NVIDIA / DCGM

NVIDIA Data Center GPU Manager (DCGM) is a project for gathering telemetry and measuring the health of NVIDIA GPUs
Apache License 2.0
413 stars 55 forks source link

1:2.3.4 version dcgm_prometheus.py error AttributeError: 'DcgmPrometheus' object has no attribute 'm_publishFieldIds' #22

Open graywen24 opened 2 years ago

graywen24 commented 2 years ago

we follow doc here https://docs.nvidia.com/datacenter/dcgm/latest/dcgm-user-guide/integrating-with-dcgm.html#starting-prometheus-client

and looks like the new version of datacenter-gpu-manager has issue for this script:

python3 dcgm_prometheus.py -e Traceback (most recent call last): File "dcgm_prometheus.py", line 264, in main() File "dcgm_prometheus.py", line 257, in main prometheus_obj.LogBasicInformation() File "dcgm_prometheus.py", line 142, in LogBasicInformation for fieldId in self.m_publishFieldIds: AttributeError: 'DcgmPrometheus' object has no attribute 'm_publishFieldIds'

already install datacenter-gpu-manager Version table: 1:2.3.4 600

graywen24 commented 2 years ago

not able to find any information when google this... this version just updated Feb 2022 and guess no one use this feature to monitor...

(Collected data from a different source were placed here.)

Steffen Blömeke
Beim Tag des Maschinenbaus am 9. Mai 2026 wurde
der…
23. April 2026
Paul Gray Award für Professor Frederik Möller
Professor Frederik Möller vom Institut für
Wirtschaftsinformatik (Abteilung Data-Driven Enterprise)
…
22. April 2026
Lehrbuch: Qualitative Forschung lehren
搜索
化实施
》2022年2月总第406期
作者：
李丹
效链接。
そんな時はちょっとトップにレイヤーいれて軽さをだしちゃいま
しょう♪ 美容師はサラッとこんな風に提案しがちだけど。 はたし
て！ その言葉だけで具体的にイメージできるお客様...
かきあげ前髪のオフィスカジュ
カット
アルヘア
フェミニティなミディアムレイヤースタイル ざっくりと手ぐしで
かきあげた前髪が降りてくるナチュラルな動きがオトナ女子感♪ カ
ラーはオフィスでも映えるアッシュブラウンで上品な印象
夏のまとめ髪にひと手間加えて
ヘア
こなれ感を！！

nikkon-dev commented 2 years ago

@graywen24,

Unfortunately, the dcgm_prometheus.py is not actively supported and is rather an example. We have the dcgm-exporter project that is meant to provide Prometheus metrics and is actively supported.

graywen24 commented 2 years ago

@graywen24,

Unfortunately, the dcgm_prometheus.py is not actively supported and is rather an example. We have the dcgm-exporter project that is meant to provide Prometheus metrics and is actively supported.

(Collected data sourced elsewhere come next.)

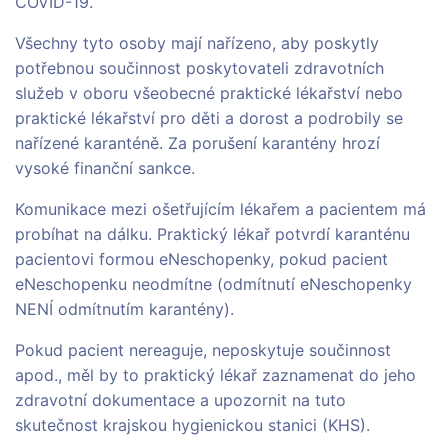
COVID-19.
Všechny tyto osoby mají nařízeno, aby poskytly
potřebnou součinnost poskytovateli zdravotních
služeb v oboru všeobecné praktické lékařství nebo
praktické lékařství pro děti a dorost a podrobily se
nařízené karanténě. Za porušení karantény hrozí
vysoké finanční sankce.
Komunikace mezi ošetřujícím lékařem a pacientem má
probíhat na dálku. Praktický lékař potvrdí karanténu
pacientovi formou eNeschopenky, pokud pacient
eNeschopenku neodmítne (odmítnutí eNeschopenky
NENÍ odmítnutím karantény).
Pokud pacient nereaguje, neposkytuje součinnost
apod., měl by to praktický lékař zaznamenat do jeho
zdravotní dokumentace a upozornit na tuto
skutečnost krajskou hygienickou stanici (KHS).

thanks.. but we dont use k8s cluster and only run offline training on single GPU node... if install dcgm-exporter will be a very heavy process for the node. While node-exporter cant not have gpu monitoring metric..

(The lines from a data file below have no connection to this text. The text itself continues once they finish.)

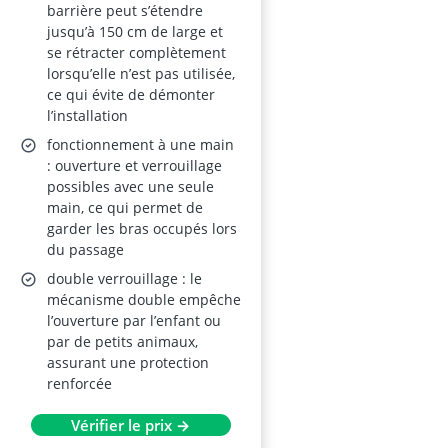
Extérieure
barrière peut s’étendre
jusqu’à 150 cm de large et
se rétracter complètement
lorsqu’elle n’est pas utilisée,
ce qui évite de démonter
l’installation
fonctionnement à une main
: ouverture et verrouillage
possibles avec une seule
main, ce qui permet de
garder les bras occupés lors
du passage
double verrouillage : le
mécanisme double empêche
l’ouverture par l’enfant ou
par de petits animaux,
assurant une protection
renforcée
Vérifier le prix →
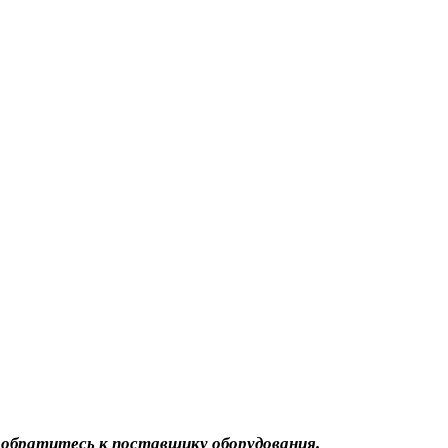
 обратитесь к поставщику оборудования.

nikkon-dev commented 2 years ago

@graywen24,

dcgm-exporter may work outside of the k8s environment, and in general, that's just a small binary written in Go. If the DCGM is installed on the machine, you do not need to use the dcgm-exporter docker image (just the dcgm-exporter binary) because the libdcgm.so that will be already on the machine.